Daily Kos reported that two members of the Puerto Rican Senate, Sen. Ana Irma Rivera Lassén and Sen. Rafael Bernabe, introduced legislation in January to protect people who wear natural hairstyles from discrimination in areas such as education, housing, and both public and private employment. The bill lists styles such as “tight coils or curls, locs, bonded braids, twists, braids, Bantu knots, and afros” as among those that would be protected under the proposed law. The two senators held a hearing on Jan. 23 and received testimony from various people who have experienced discrimination or hardships because of their natural hair.

Activists and advocates for equal rights have celebrated the legislation. However, the legislation faces obstacles and pushback. Other than the bill’s two co-sponsors, nearly all of Puerto Rico’s senators chose not to attend the Jan. 23 hearing. And NBC News reported that some local officials have questioned the necessity of the new law, arguing that both local law and federal legislation already prohibits the type of discrimination covered in the new proposal. Nonetheless, proponents of the new law argue that it is necessary to explicitly include hair-based discrimination in the law to protect people from being forced to alter their hair or be denied opportunities. This is particularly important in Puerto Rico, where around half of the 3.2 million people identify as more than one race, including many who have Black heritage.

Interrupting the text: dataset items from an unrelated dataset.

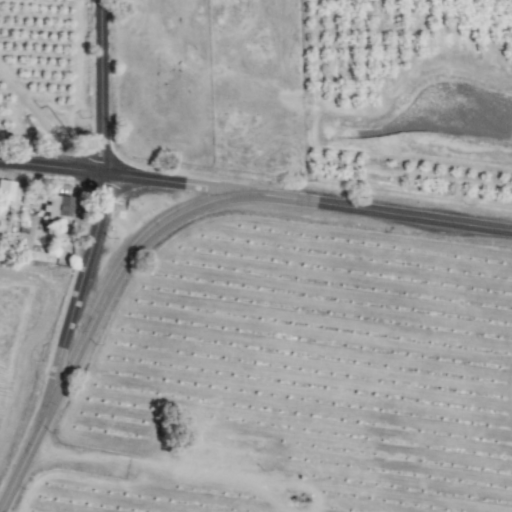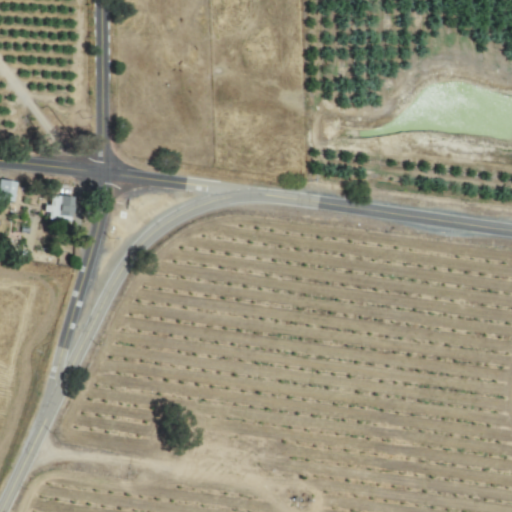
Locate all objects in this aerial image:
road: (108, 87)
road: (34, 119)
road: (118, 176)
building: (7, 190)
building: (60, 208)
road: (374, 212)
road: (124, 270)
road: (83, 283)
road: (29, 452)
road: (144, 466)
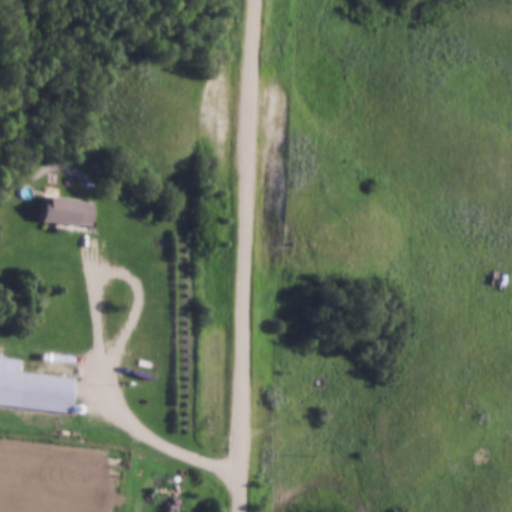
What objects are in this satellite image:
building: (70, 211)
road: (242, 255)
road: (117, 380)
building: (33, 387)
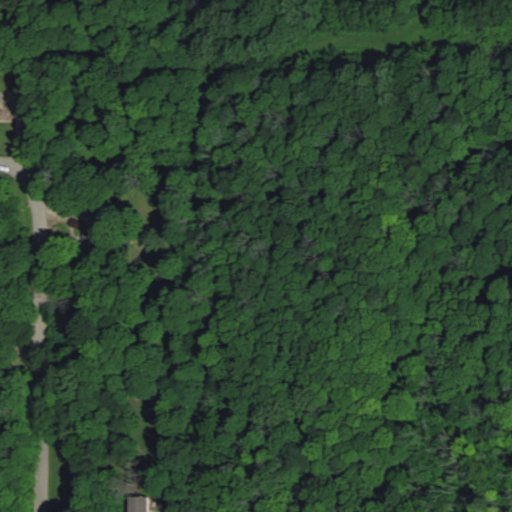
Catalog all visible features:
building: (20, 76)
building: (96, 227)
road: (40, 327)
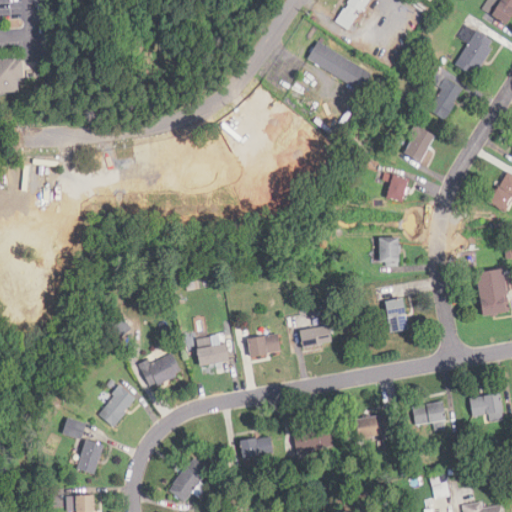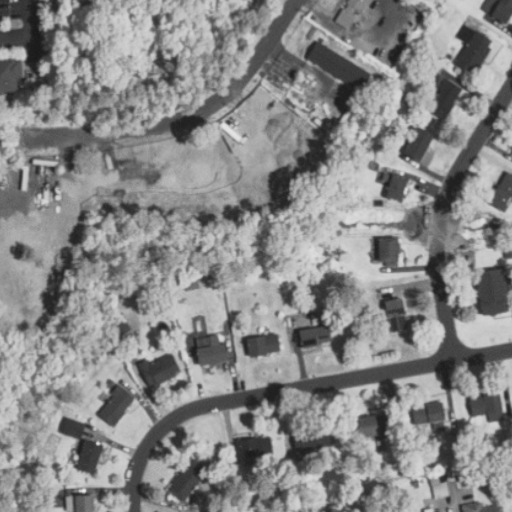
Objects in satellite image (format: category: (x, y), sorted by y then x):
building: (499, 8)
building: (498, 9)
building: (350, 12)
building: (350, 13)
road: (30, 34)
building: (473, 49)
building: (473, 49)
building: (337, 65)
building: (340, 66)
building: (8, 74)
building: (10, 75)
building: (444, 95)
building: (444, 95)
road: (184, 117)
building: (418, 142)
building: (419, 143)
building: (395, 186)
building: (398, 188)
building: (503, 193)
building: (503, 194)
building: (53, 205)
road: (440, 213)
building: (389, 251)
building: (389, 251)
building: (493, 291)
building: (492, 292)
building: (396, 314)
building: (396, 315)
building: (315, 336)
building: (316, 337)
building: (263, 345)
building: (265, 345)
building: (211, 350)
building: (213, 354)
building: (160, 369)
building: (161, 370)
road: (288, 390)
building: (116, 405)
building: (486, 405)
building: (116, 406)
building: (488, 406)
building: (429, 413)
building: (430, 415)
building: (370, 426)
building: (372, 427)
building: (74, 428)
building: (315, 438)
building: (312, 439)
building: (256, 446)
building: (256, 446)
building: (90, 456)
building: (90, 456)
building: (188, 479)
building: (189, 479)
building: (79, 503)
building: (80, 503)
building: (481, 507)
building: (481, 508)
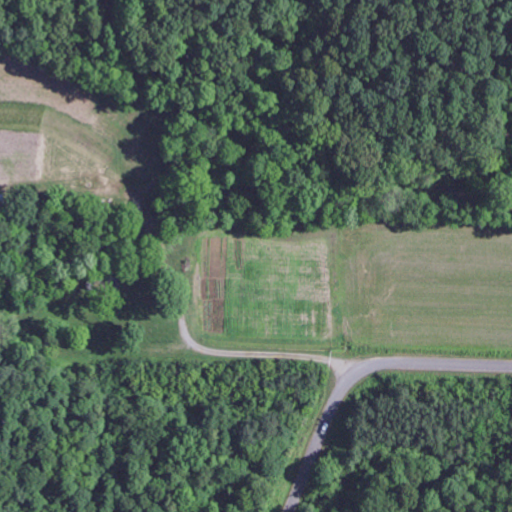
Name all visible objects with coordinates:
road: (358, 374)
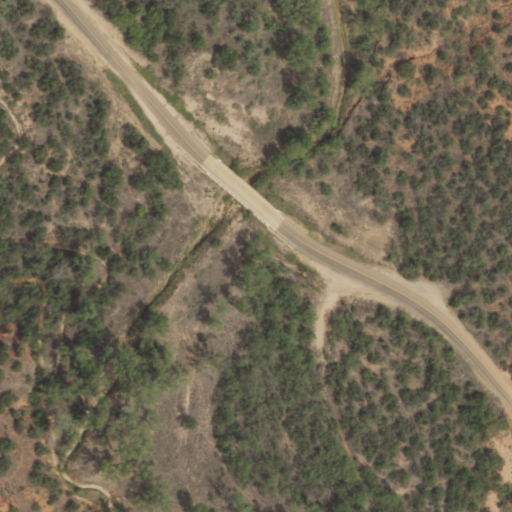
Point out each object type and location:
road: (130, 78)
road: (235, 181)
river: (188, 253)
road: (400, 292)
road: (47, 387)
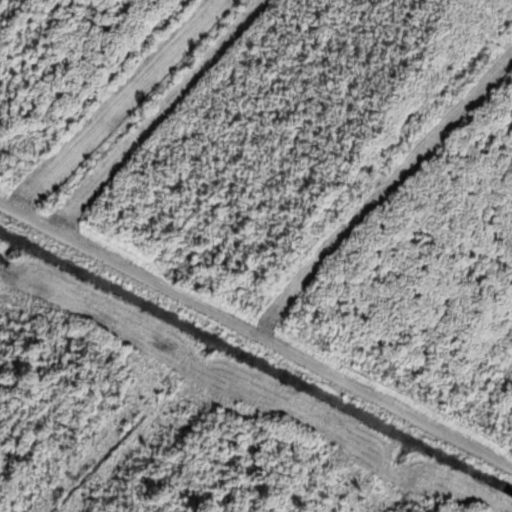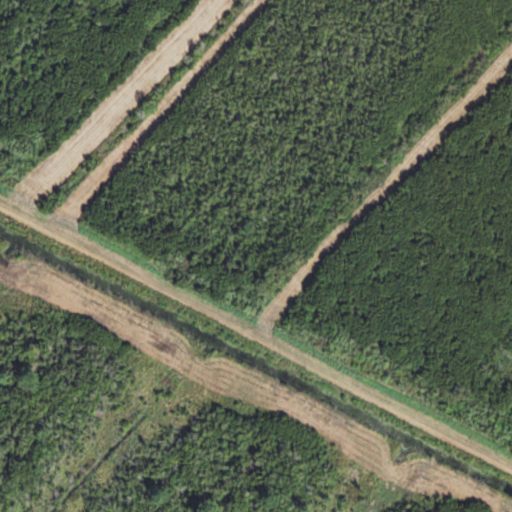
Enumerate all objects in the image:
road: (256, 324)
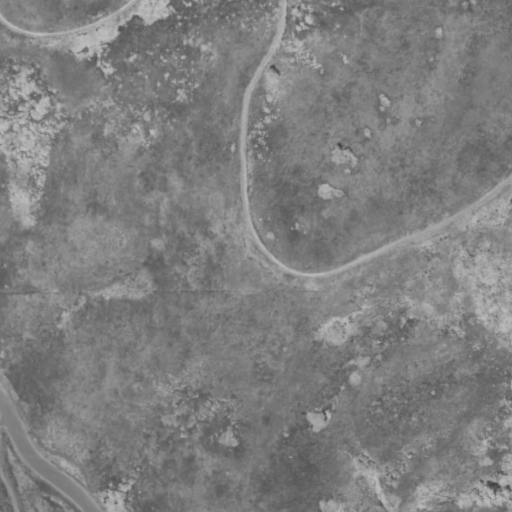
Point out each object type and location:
road: (260, 121)
road: (38, 462)
road: (0, 463)
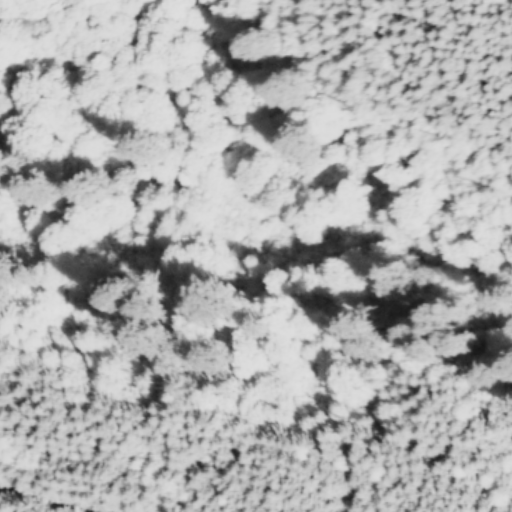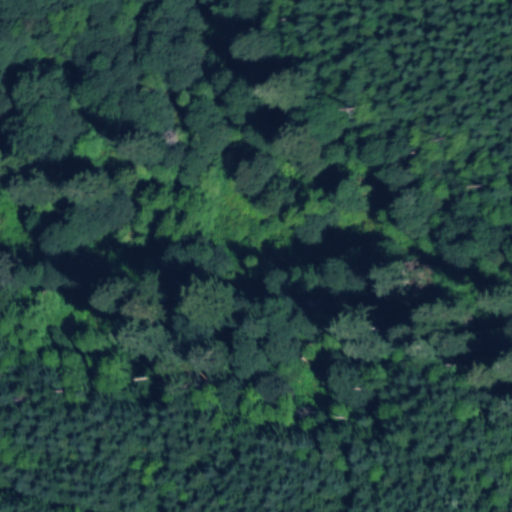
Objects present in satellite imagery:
road: (11, 506)
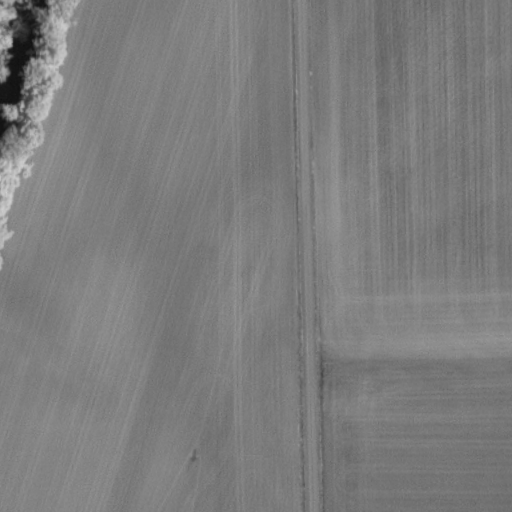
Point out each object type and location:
road: (307, 255)
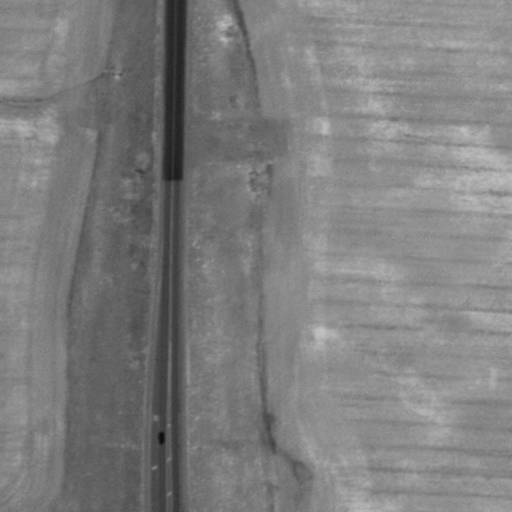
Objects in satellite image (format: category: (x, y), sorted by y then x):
road: (173, 200)
crop: (86, 254)
crop: (342, 256)
road: (171, 456)
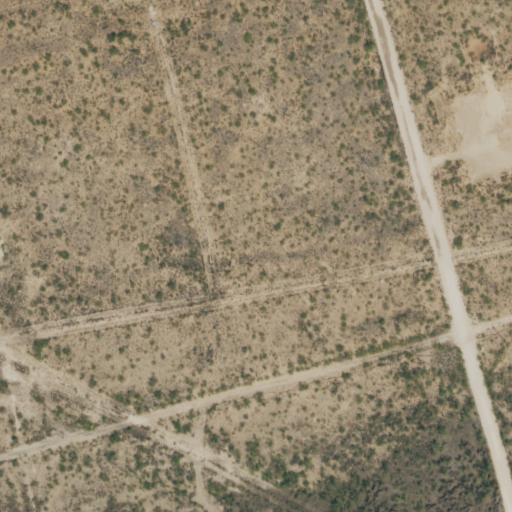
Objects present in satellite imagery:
road: (448, 235)
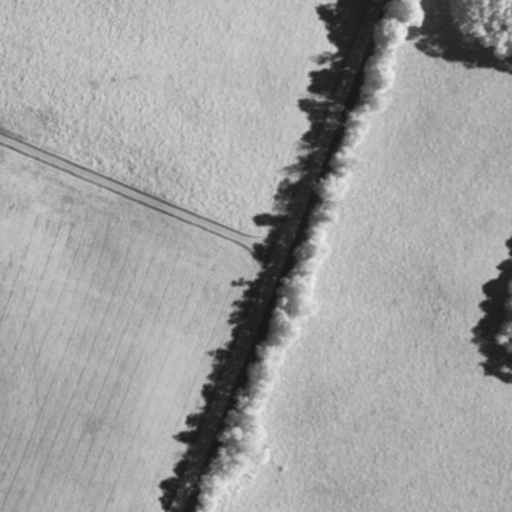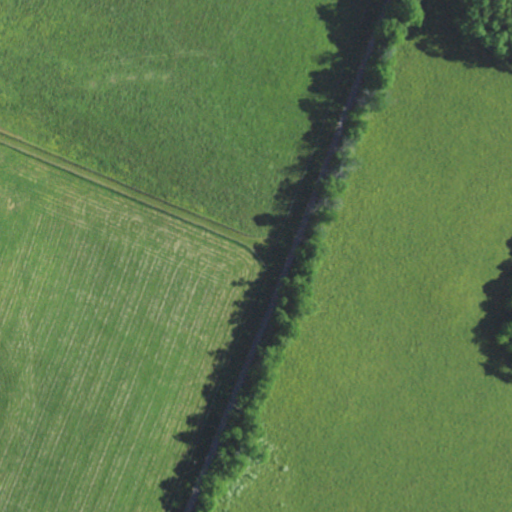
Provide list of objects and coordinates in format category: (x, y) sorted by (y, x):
road: (290, 256)
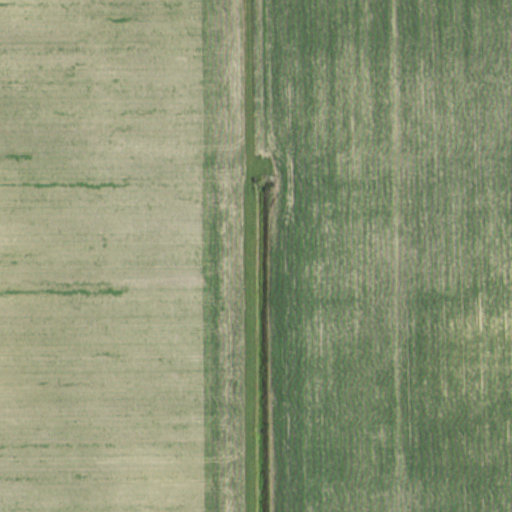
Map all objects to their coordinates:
crop: (383, 249)
crop: (122, 256)
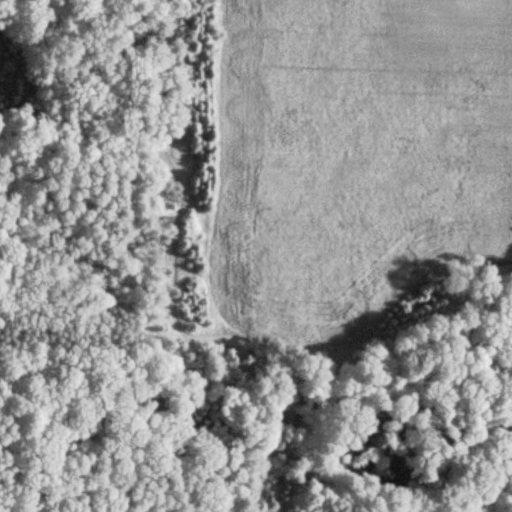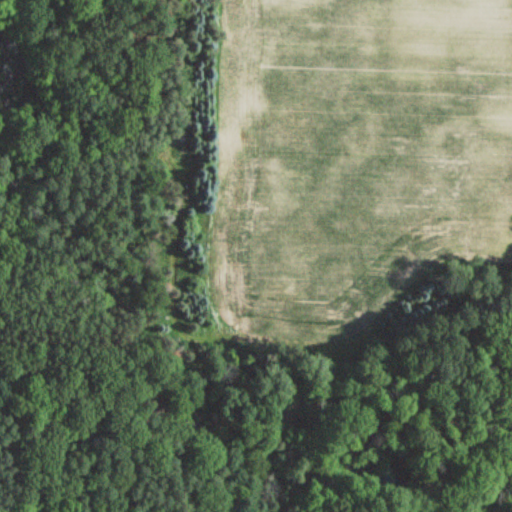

The debate in Puerto Rico comes as a number of laws have been passed in recent years to combat hair-based discrimination. A version of the CROWN Act, which stands for Creating a Respectful and Open World for Natural Hair, has been implemented in 24 states across the United States. A federal version of the law, introduced to Congress by Rep. Bonnie Watson Coleman, passed the House in 2022 but has not yet cleared the Senate. Even with such legislation, however, hair-based discrimination continues, as the case of Darryl George, a Texas high school student who has been suspended since August for having locs, demonstrates.

With such treatment persisting across the country, legislation like the proposed law in Puerto Rico remains necessary. Passing and enforcing anti-discrimination measures remains an uphill battle but an important one.